To do this, we enlisted the help of our entire IT department, as well as our customer base—and we used another lean tool, called an affinity diagram, to collect their input. An affinity diagram is a brainstorming tool that is used to gather information and organize it into groupings based on the natural relationships between items. We were able to use the feedback from our customers and other IT employees to better identify and categorize our service areas.
Shine
To make sure the information contained in our knowledge articles was accurate and easy to follow, we had help desk personnel polish or rewrite the 300 articles we determined were still relevant. We used a Kanban board, another lean management tool that is used for workflow visualization, to help us keep track of this work.
Standardize
Before we had our help desk consultants rewrite knowledge articles, we worked with our IT communications and accessibility manager to create a standardized style guide for these articles. The style guide explains how articles should be written so they are clear, consistent, and accessible to everyone, including people with visual impairments or other disabilities.
For instance, instead of creating section headings in bold type, it is important to format the words as headings so they may be read by screen reading software. The style guide also ensures the use of common and consistent language throughout our knowledge base, especially as it relates to technology terminology.
Sustain
After we improved the usability of our knowledge base, our next step was to create a review and auditing process to make sure we can continue to meet these high standards with all future content we create.
When articles are changed by the Service Management group, the changes are often minor and manageable. The real issues happen when back-end updates or changes occur that affect the content of the articles. This means that in some cases, the listed printer drivers, hardware models, or even screenshots in the article may now be different as a result of the change.
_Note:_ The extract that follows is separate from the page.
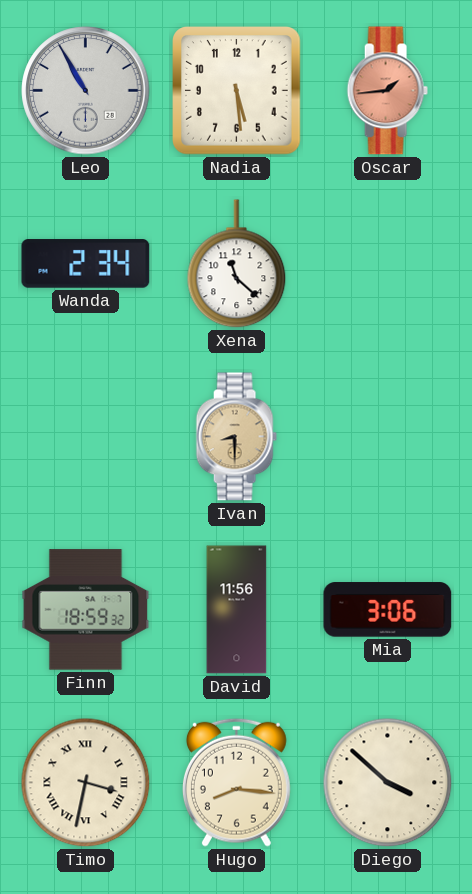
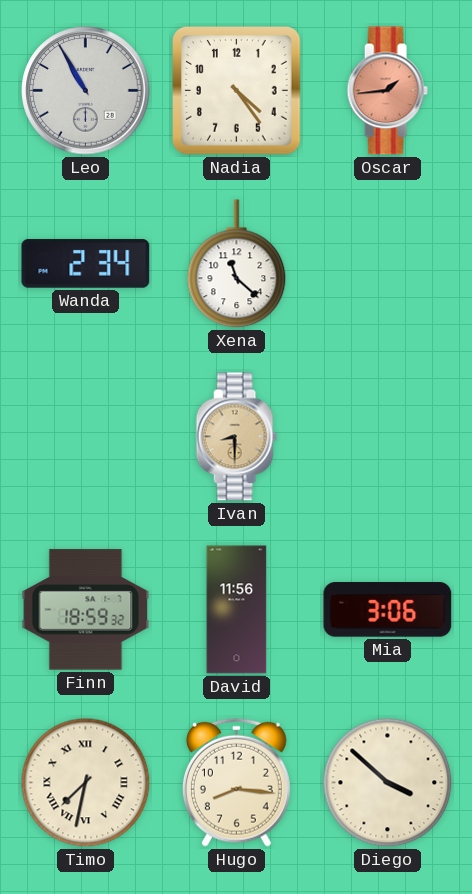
Nadia: 5:29 -> 4:24
Timo: 3:32 -> 7:32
To address this issue, we held a kaizen continuous improvement event to determine the root cause and to brainstorm countermeasures. We have now begun to implement a process in which Service Management is flagged every time back-end documentation is updated. This helps us get ahead of the change before it affects our customers. This effort, along with spot-check audits, will help sustain our knowledge base.
Our customers at Michigan Tech have only been using the improved knowledge base for a short while, and we’re already receiving very positive feedback. With our old system, the only metric we had to measure our success was the number of times an article was viewed. One of the benefits of using TeamDynamix to host our knowledge base is that our customers can give us feedback on whether a particular article is useful to them. Students, faculty, and staff are using this feature to let us know they find this content useful, which affirms that we’re providing good information.
That’s very important to us. We want our knowledge base to become a resource that Michigan Tech can rely on. It only takes one bad experience for customers to stop using our self-service system.
We will also use this knowledge base framework to improve the Michigan Tech IT service catalog. We’ll be able to address both simple and complex service requests using one simple, unified framework, all within the TeamDynamix platform—which will take our IT service management to a whole new level of efficiency.